→ Assignment
Only the lines that include "ervoor" should be copied from the data below.

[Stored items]
_____

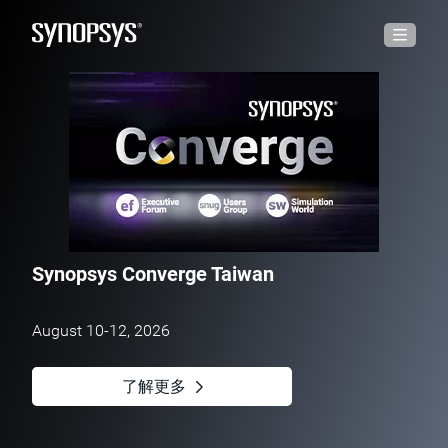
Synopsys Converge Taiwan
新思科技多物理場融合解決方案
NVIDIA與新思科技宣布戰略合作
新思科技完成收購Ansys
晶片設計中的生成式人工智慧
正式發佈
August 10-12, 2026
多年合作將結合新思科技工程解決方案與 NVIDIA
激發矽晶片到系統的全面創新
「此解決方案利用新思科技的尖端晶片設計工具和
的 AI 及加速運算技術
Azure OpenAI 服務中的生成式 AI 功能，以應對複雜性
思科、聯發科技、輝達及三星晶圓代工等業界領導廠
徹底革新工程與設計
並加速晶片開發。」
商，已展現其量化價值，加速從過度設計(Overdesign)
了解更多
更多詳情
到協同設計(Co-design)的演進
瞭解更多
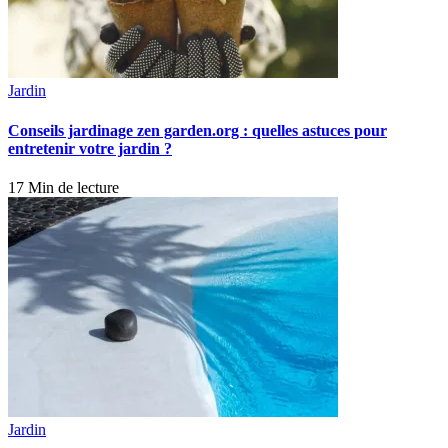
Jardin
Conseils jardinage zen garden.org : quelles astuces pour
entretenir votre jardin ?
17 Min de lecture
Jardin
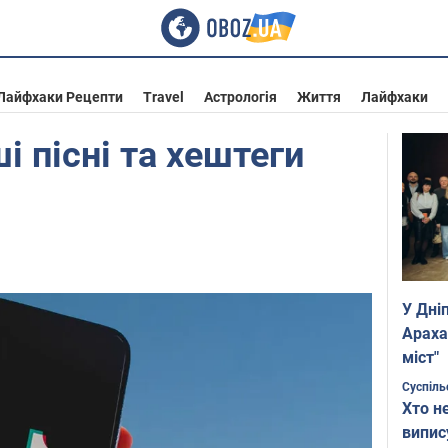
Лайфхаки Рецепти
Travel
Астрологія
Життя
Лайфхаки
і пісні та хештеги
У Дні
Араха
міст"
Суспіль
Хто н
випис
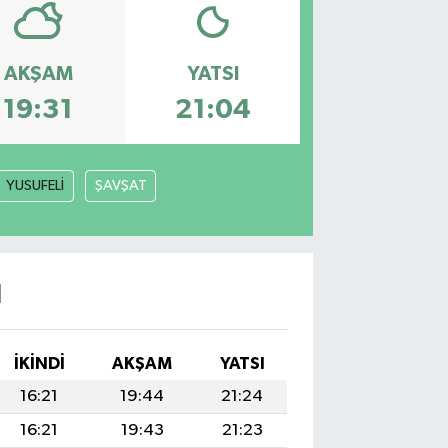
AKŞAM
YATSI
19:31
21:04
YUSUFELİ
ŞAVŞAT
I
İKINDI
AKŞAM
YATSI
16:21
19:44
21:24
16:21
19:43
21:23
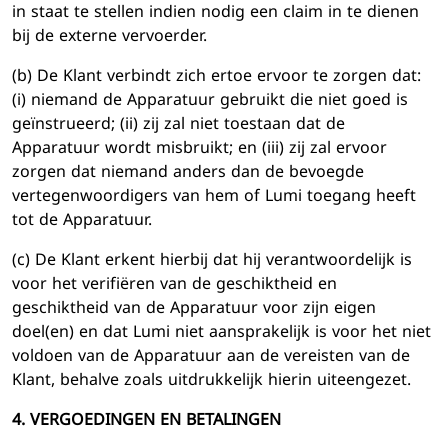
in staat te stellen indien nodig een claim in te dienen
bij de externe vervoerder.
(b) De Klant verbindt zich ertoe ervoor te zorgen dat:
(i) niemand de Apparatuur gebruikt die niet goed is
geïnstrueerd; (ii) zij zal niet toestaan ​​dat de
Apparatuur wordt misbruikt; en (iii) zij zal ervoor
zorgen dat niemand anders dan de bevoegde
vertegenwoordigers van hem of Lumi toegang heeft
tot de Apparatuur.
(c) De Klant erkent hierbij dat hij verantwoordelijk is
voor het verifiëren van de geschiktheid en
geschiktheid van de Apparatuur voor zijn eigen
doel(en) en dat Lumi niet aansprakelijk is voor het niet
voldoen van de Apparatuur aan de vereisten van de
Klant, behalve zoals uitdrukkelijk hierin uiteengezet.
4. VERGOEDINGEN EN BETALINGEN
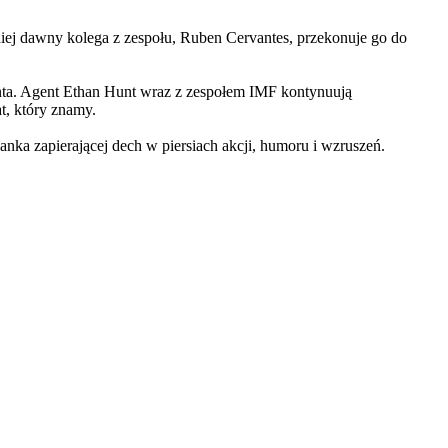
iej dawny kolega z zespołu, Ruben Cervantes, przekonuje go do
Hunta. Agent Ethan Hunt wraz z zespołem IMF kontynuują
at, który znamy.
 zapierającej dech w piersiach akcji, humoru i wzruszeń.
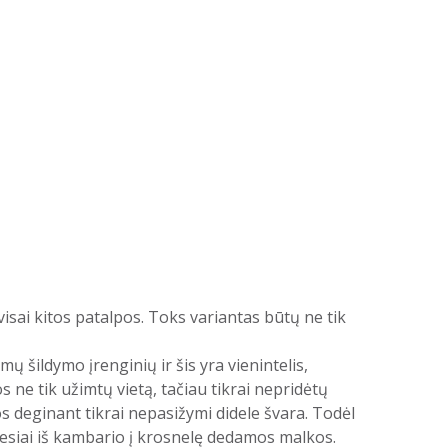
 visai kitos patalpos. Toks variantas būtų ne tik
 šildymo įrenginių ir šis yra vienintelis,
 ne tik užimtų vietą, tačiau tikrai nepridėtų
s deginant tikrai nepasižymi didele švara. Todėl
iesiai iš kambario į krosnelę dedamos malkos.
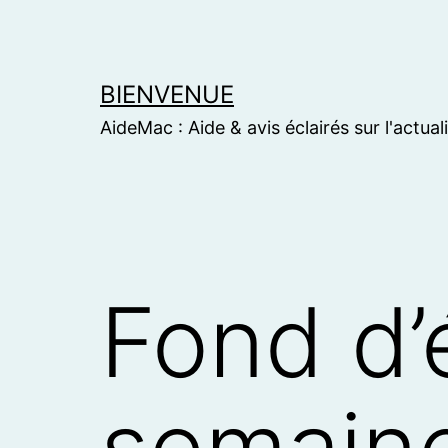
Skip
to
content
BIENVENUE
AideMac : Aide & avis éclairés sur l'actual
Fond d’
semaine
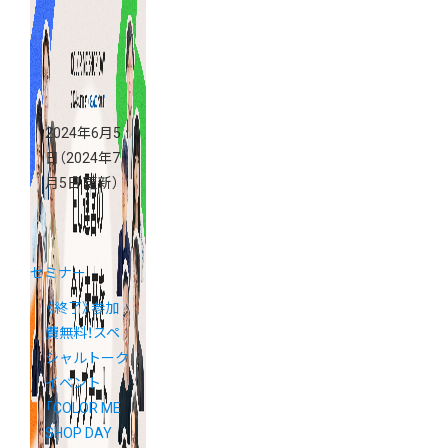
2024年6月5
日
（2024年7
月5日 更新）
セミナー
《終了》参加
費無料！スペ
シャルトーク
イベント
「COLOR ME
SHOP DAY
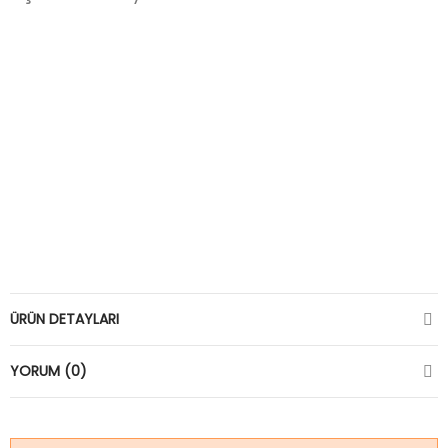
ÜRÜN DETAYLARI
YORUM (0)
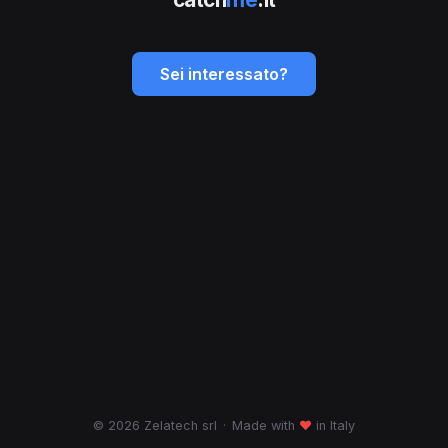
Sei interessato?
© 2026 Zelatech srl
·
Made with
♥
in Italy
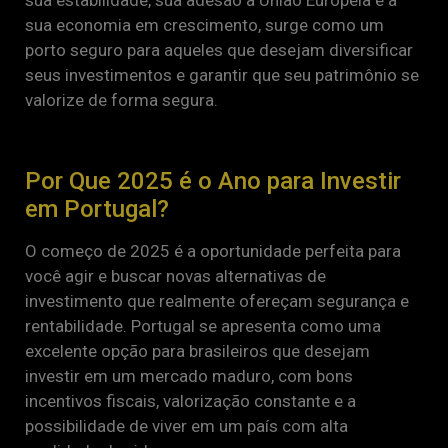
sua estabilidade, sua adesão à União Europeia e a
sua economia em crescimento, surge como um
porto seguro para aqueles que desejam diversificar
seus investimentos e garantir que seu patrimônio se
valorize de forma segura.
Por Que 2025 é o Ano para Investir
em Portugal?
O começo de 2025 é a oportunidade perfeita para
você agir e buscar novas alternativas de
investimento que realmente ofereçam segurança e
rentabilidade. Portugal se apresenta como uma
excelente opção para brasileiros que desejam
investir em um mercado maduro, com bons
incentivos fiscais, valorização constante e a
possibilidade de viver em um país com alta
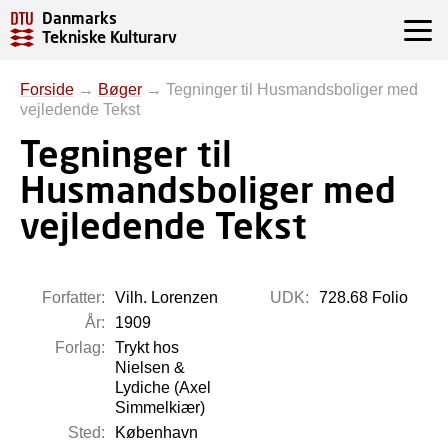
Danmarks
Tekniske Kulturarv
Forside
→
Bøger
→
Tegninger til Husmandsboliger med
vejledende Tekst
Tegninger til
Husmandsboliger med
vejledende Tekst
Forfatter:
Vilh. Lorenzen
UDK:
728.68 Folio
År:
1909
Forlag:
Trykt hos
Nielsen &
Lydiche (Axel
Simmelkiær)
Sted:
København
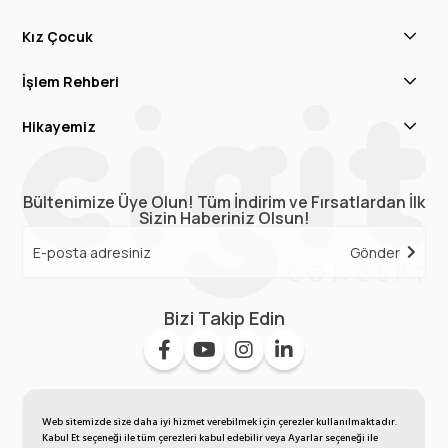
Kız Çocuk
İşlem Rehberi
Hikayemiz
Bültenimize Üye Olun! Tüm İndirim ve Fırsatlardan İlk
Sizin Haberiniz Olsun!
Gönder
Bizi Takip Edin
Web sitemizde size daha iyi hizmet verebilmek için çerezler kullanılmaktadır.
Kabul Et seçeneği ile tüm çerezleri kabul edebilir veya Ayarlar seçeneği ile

_____

→ Expected output
(b) De Klant verbindt zich ertoe ervoor te zorgen dat:
Apparatuur wordt misbruikt; en (iii) zij zal ervoor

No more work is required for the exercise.